The most significant development in modernist Islamic thought in the last generation has been the various understandings of Islam that go under the rubric of "progressive Islam." Fully immersed in postmodern critiques of modernity, progressive Islam both continues and radically departs from the 150-year-old tradition of liberal Islam. Many nineteenth- and early twentieth-century modernists generally displayed an uncritical, almost devotional, identification with modernity and often (though not always) bypassed discussion of colonialism and imperialism. Progressive understandings of Islam, on the other hand, are almost uniformly critical of colonialism, both in its nineteenth-century manifestation and in its current variety. Progressive Muslims develop a critical and nonapologetic "multiple critique" with respect to both Islam and modernity. That double engagement with the varieties of Islam and modernity, plus an emphasis on concrete social action and transformation, is the defining characteristic of progressive Islam today.

Unlike their liberal Muslim forefathers (who usually were forefathers ), progressive Muslims represent a broad coalition of female and male Muslim activists and intellectuals. One of the distinguishing features of the progressive Muslim movement as the vanguard of Islamic (post)modernism has been the high level of female participation and leadership. This is particularly the case in Western countries, where a majority of Muslims who self-identify as progressive are female. The majority of progressive Muslims also highlight women's rights as part of a broader engagement with human rights.

Progressives measure their success not in developing new and beatific theologies but rather by the amount of change for good on the ground level that they can produce in Muslim and non-Muslim societies. As Safi and a number of other prominent authors noted in the volume Progressive Muslims: On Justice, Gender, and Pluralism (2003), this movement is noted by a number of themes: striving to realize a just and pluralistic society through critically engaging Islam, a relentless pursuit of social justice, an emphasis on gender equality as a foundation of human rights, a vision of religious and ethnic pluralism, and a methodology of nonviolent resistance.

Muslim libera(c)tion

Progressive Muslims perceive of themselves as the advocates of human beings all over this world who through no fault of their own live in situations of perpetual poverty, pollution, oppression, and marginalization.

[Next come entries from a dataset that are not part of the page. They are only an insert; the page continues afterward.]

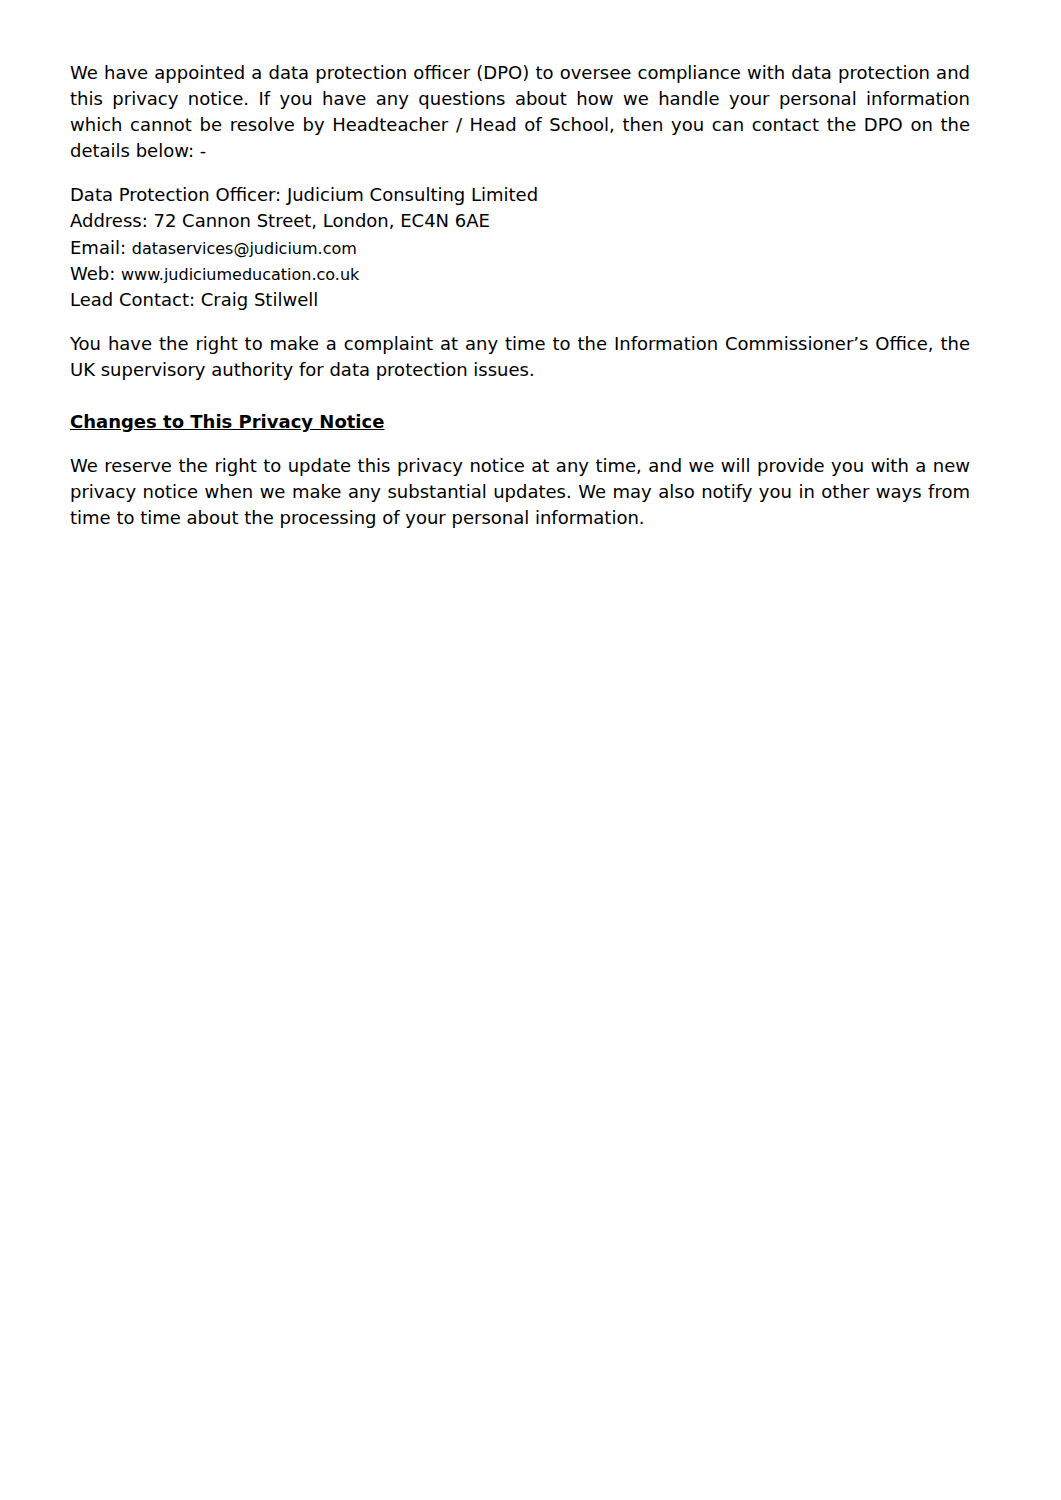We have appointed a data protection officer (DPO) to oversee compliance with data protection and this privacy notice. If you have any questions about how we handle your personal information which cannot be resolve by Headteacher / Head of School, then you can contact the DPO on the details below: -
Data Protection Officer: Judicium Consulting Limited
Address: 72 Cannon Street, London, EC4N 6AE
Email: dataservices@judicium.com
Web: www.judiciumeducation.co.uk
Lead Contact: Craig Stilwell
You have the right to make a complaint at any time to the Information Commissioner’s Office, the UK supervisory authority for data protection issues.
Changes to This Privacy Notice
We reserve the right to update this privacy notice at any time, and we will provide you with a new privacy notice when we make any substantial updates. We may also notify you in other ways from time to time about the processing of your personal information.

A prominent concern of progressive Muslims is the suffering and poverty, as well as the full humanity, of these marginalized and oppressed human beings of all backgrounds who are called mustadʿafūn in the Qurʾanic context. The task of progressives in this context is to give voice to the voiceless, power to the powerless, and confront the "powers that be" who disregard the God-given human dignity of the mustadʿafūn all over this earth. Muslim progressives draw on the strong tradition of social justice from within Islam from sources as diverse as Qurʾān and adīth (statements of the Prophet Muammad) to more recent spokespersons such as ʿAlī Sharīʿatī. The Qurʾān itself specifically links fighting in the cause of God (Sabīl Allāh ) to the cause of mustadʿafūn.

The methodological fluidity of progressive Muslims is apparent in their pluralistic epistemology, which freely and openly draws from sources outside of Islamic tradition, so long as they serve as useful tools in a global pursuit of justice. These external sources include the liberation theology of Leonardo Boff, Gustavo Gutiérrez, and Rebecca Chopp, as well as the secular humanism of Edward Said, Noam Chomsky, and others. Progressive Muslims are likely to combine a Qurʾanic call for serving as "witnesses for God in justice" (Qurʾān 42:15) with the task of a social critic to "speak truth to the powers."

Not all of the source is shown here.